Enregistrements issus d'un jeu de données
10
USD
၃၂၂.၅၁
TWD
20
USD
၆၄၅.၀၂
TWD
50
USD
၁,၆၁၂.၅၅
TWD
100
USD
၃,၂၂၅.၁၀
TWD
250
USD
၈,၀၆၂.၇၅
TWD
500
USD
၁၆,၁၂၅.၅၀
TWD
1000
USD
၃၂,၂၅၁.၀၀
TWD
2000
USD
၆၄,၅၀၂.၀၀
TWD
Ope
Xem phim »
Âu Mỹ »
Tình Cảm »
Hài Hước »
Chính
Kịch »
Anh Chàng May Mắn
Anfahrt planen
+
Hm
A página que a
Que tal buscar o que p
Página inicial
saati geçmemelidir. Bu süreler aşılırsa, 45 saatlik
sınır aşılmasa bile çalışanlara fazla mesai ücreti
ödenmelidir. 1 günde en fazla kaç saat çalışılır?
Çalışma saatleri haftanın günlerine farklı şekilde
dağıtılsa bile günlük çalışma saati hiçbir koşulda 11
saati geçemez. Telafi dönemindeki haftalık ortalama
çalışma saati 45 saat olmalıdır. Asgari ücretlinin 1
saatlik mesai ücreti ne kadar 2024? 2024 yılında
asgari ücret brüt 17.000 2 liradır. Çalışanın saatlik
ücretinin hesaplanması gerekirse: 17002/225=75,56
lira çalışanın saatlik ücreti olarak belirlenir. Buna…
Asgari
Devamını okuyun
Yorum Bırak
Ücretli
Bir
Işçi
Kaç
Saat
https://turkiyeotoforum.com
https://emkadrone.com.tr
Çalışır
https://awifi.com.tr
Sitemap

...

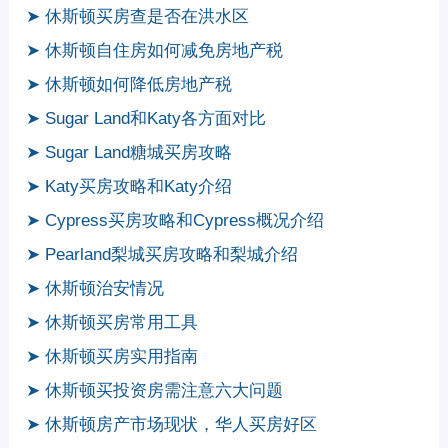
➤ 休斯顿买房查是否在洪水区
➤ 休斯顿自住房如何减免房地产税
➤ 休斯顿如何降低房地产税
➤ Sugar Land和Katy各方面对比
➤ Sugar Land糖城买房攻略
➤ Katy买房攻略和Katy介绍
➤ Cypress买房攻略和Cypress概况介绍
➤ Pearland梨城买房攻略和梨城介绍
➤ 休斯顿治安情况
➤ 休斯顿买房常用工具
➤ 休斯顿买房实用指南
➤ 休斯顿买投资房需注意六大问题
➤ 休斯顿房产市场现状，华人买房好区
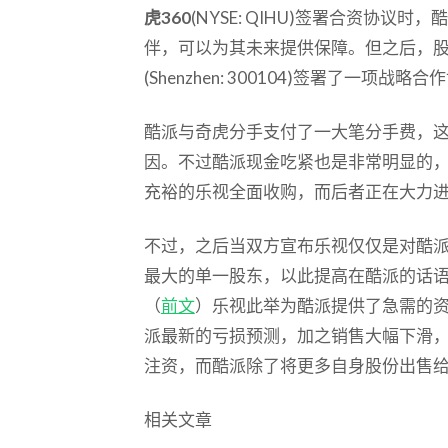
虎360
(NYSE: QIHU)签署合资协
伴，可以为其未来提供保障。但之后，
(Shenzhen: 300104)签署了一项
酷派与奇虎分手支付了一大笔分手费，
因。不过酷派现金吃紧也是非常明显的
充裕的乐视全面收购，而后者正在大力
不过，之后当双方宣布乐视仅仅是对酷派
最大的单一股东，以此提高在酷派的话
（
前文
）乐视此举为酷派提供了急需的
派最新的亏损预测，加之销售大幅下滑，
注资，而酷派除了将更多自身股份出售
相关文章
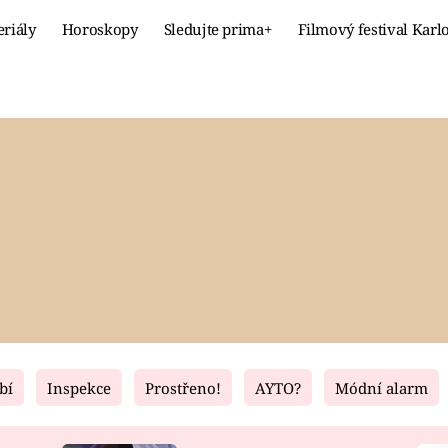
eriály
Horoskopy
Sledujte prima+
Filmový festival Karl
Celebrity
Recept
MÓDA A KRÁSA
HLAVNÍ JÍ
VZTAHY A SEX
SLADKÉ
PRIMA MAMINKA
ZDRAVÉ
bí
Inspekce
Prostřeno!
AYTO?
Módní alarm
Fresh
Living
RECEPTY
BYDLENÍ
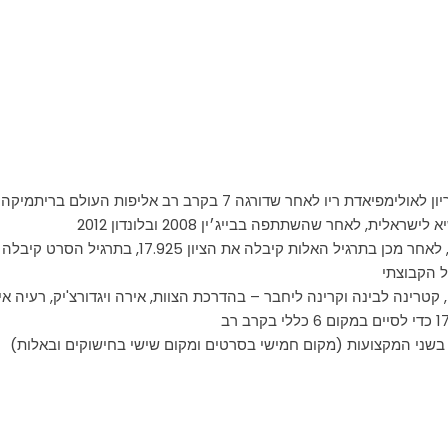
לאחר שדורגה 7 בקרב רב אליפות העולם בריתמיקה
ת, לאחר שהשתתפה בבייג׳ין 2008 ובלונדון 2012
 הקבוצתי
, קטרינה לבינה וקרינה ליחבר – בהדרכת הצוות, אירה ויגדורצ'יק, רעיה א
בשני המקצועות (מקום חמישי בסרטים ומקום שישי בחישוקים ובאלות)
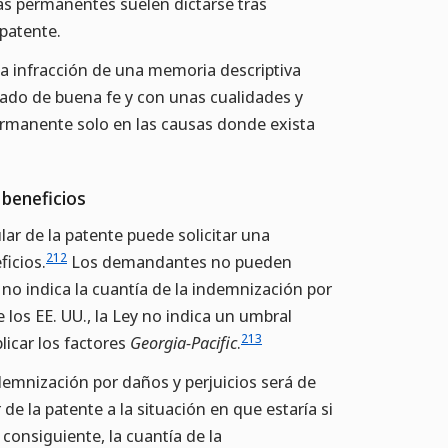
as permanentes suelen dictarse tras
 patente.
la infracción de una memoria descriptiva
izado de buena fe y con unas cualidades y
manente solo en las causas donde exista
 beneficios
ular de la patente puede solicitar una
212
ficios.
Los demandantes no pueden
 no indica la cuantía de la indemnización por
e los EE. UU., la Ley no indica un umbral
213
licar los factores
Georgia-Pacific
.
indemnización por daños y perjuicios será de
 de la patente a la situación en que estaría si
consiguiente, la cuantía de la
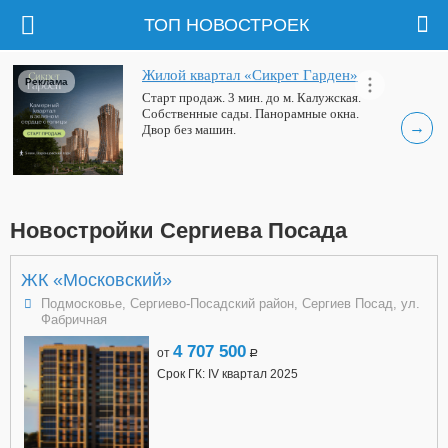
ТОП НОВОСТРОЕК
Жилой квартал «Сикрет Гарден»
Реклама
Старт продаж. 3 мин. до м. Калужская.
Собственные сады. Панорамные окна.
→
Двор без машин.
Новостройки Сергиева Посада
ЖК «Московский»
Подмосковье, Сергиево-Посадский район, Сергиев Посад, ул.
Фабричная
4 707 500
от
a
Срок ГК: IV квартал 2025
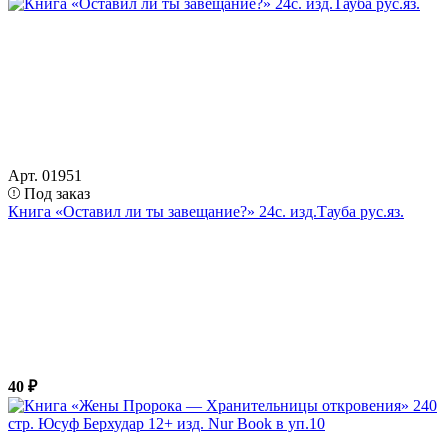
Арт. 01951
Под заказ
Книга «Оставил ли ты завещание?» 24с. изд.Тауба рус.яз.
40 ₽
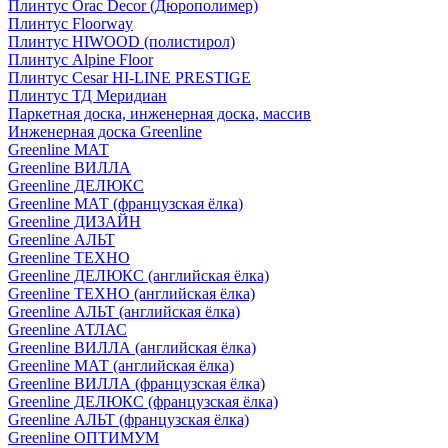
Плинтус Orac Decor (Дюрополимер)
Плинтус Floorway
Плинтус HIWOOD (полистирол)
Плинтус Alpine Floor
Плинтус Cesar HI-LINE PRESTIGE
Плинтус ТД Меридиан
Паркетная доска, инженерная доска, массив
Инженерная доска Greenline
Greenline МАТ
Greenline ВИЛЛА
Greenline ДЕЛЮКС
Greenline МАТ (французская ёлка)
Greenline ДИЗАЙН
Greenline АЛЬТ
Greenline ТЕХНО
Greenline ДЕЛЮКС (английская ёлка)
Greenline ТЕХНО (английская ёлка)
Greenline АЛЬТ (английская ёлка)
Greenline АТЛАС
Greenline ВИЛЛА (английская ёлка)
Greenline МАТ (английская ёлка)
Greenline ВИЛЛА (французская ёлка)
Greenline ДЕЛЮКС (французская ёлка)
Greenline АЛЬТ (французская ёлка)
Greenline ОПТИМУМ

• [Tâche à réaliser]
Reproduisez à l'identique les lignes situées entre celle qui contient « ТОП НОВОСТРОЕК » et celle qui contient « Greenline ОПТИМУМ », ces deux lignes comprises. Omettez les images dans la sortie.

• [Résultat ci-dessous]
ТОП НОВОСТРОЕК
Жилой квартал «Сикрет Гарден»
Реклама
Старт продаж. 3 мин. до м. Калужская.
Собственные сады. Панорамные окна.
→
Двор без машин.
Новостройки Сергиева Посада
ЖК «Московский»
Подмосковье, Сергиево-Посадский район, Сергиев Посад, ул.
Фабричная
4 707 500
от
a
Срок ГК: IV квартал 2025
Арт. 01951
Под заказ
Книга «Оставил ли ты завещание?» 24с. изд.Тауба рус.яз.
40 ₽
Плинтус Orac Decor (Дюрополимер)
Плинтус Floorway
Плинтус HIWOOD (полистирол)
Плинтус Alpine Floor
Плинтус Cesar HI-LINE PRESTIGE
Плинтус ТД Меридиан
Паркетная доска, инженерная доска, массив
Инженерная доска Greenline
Greenline МАТ
Greenline ВИЛЛА
Greenline ДЕЛЮКС
Greenline МАТ (французская ёлка)
Greenline ДИЗАЙН
Greenline АЛЬТ
Greenline ТЕХНО
Greenline ДЕЛЮКС (английская ёлка)
Greenline ТЕХНО (английская ёлка)
Greenline АЛЬТ (английская ёлка)
Greenline АТЛАС
Greenline ВИЛЛА (английская ёлка)
Greenline МАТ (английская ёлка)
Greenline ВИЛЛА (французская ёлка)
Greenline ДЕЛЮКС (французская ёлка)
Greenline АЛЬТ (французская ёлка)
Greenline ОПТИМУМ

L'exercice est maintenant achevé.